Requirement.
Count the lines in the listing below that contain the string "woolly", with uppercase and lowercase treated as different, and reply with the number alone.
[Excerpted records]
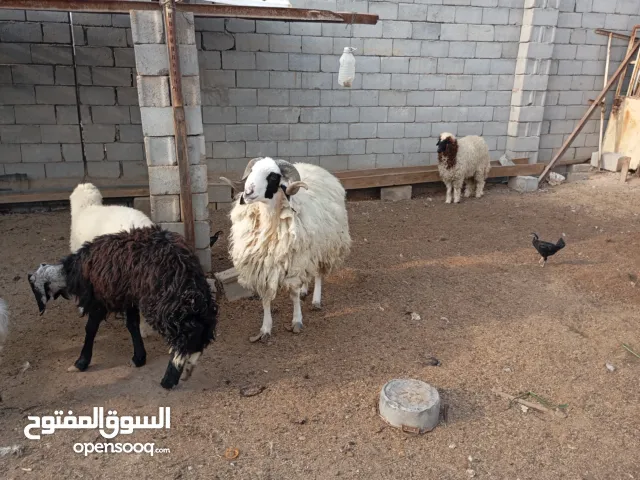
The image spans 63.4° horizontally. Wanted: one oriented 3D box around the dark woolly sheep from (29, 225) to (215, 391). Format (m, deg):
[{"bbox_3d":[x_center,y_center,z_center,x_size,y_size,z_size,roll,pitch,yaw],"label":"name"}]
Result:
[{"bbox_3d":[-0.935,0.290,2.426,1.050,0.760,0.380,7,19,19],"label":"dark woolly sheep"}]

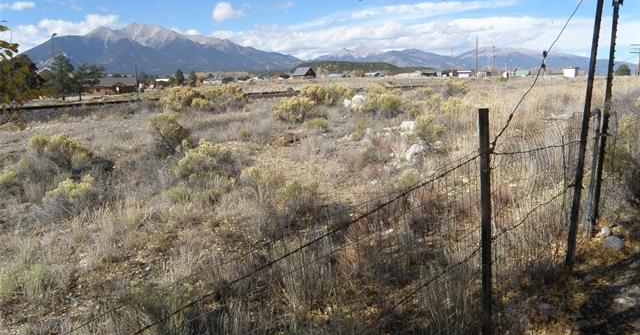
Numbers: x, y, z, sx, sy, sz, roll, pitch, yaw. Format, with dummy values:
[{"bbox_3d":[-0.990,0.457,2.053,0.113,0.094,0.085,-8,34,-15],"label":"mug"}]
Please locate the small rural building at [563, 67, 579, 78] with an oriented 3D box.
[{"bbox_3d":[56.935,-21.592,109.166,3.000,2.800,3.500,-9,14,-40],"label":"small rural building"}]

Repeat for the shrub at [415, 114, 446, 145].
[{"bbox_3d":[2.526,-0.863,10.906,0.731,0.678,0.621,0,11,0],"label":"shrub"}]

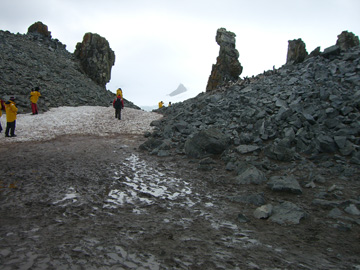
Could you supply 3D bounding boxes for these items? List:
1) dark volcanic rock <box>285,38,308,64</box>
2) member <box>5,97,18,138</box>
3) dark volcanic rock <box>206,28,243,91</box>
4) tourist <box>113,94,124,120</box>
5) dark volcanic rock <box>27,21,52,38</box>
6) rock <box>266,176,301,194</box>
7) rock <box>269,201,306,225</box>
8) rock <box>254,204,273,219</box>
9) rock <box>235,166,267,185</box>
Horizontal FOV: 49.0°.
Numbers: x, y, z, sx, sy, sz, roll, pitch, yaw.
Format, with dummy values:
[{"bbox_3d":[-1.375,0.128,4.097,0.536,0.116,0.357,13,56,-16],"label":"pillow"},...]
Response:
[{"bbox_3d":[12.487,-8.874,42.000,2.200,2.800,2.100,0,3,0],"label":"dark volcanic rock"},{"bbox_3d":[-7.453,-0.779,17.500,0.500,1.750,0.600,-2,3,-40],"label":"member"},{"bbox_3d":[5.895,-9.803,52.000,4.600,8.100,3.900,0,3,0],"label":"dark volcanic rock"},{"bbox_3d":[-4.367,-1.948,28.200,0.700,1.750,0.500,0,3,3],"label":"tourist"},{"bbox_3d":[-16.354,-12.245,46.000,2.800,2.100,2.400,0,3,0],"label":"dark volcanic rock"},{"bbox_3d":[1.798,0.845,6.800,0.540,0.240,0.480,0,3,0],"label":"rock"},{"bbox_3d":[1.414,1.026,5.200,0.440,0.220,0.420,0,3,0],"label":"rock"},{"bbox_3d":[1.133,1.036,5.350,0.220,0.150,0.200,0,3,0],"label":"rock"},{"bbox_3d":[1.356,0.775,7.600,0.560,0.270,0.460,0,3,0],"label":"rock"}]

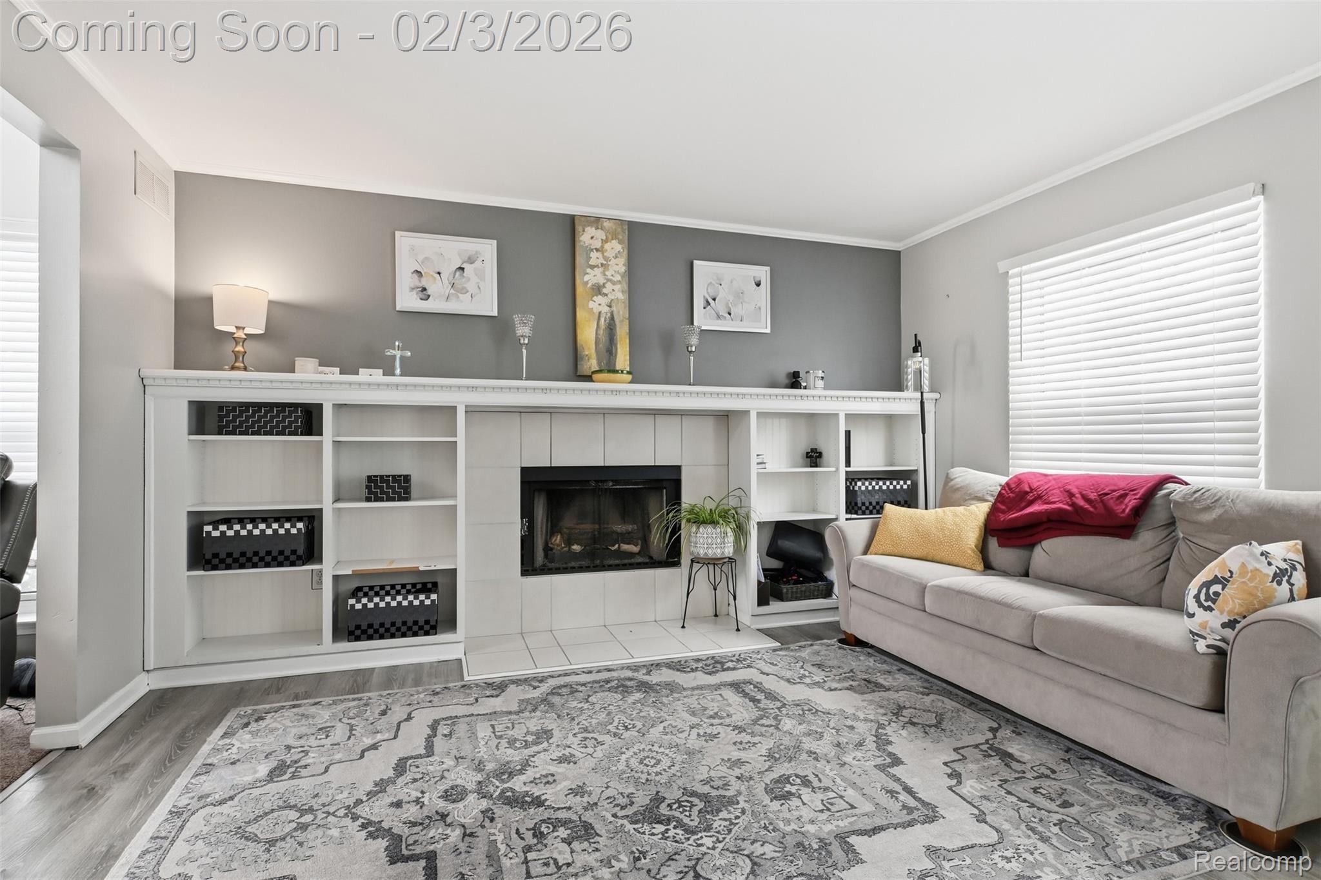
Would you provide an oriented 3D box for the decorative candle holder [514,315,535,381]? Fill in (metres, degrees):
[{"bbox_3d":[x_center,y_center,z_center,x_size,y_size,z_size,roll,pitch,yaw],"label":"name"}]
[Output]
[{"bbox_3d":[-0.722,-0.479,3.516,0.110,0.367,0.110,0,0,-18],"label":"decorative candle holder"}]

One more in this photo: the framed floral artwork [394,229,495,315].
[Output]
[{"bbox_3d":[-1.145,-0.887,3.559,0.517,0.420,0.022,0,0,-18],"label":"framed floral artwork"}]

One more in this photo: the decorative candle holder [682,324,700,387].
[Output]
[{"bbox_3d":[0.178,-0.476,3.809,0.110,0.364,0.110,0,0,0],"label":"decorative candle holder"}]

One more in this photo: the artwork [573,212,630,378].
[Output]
[{"bbox_3d":[-0.333,-0.822,3.816,0.307,0.907,0.032,0,0,-18],"label":"artwork"}]

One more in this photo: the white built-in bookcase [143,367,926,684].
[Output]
[{"bbox_3d":[-0.296,0.399,3.646,4.175,1.385,0.370,0,0,-18],"label":"white built-in bookcase"}]

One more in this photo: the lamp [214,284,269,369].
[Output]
[{"bbox_3d":[-1.969,-0.497,3.100,0.224,0.399,0.224,0,0,-18],"label":"lamp"}]

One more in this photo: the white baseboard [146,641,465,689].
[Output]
[{"bbox_3d":[-1.603,1.045,3.080,1.304,0.088,0.018,0,0,-18],"label":"white baseboard"}]

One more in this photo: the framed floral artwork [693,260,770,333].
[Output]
[{"bbox_3d":[0.442,-0.877,4.076,0.511,0.415,0.022,0,0,-18],"label":"framed floral artwork"}]

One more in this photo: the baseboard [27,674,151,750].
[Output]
[{"bbox_3d":[-2.191,1.043,2.572,0.157,0.088,0.585,0,0,-18],"label":"baseboard"}]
[/Excerpted records]
Output below.
2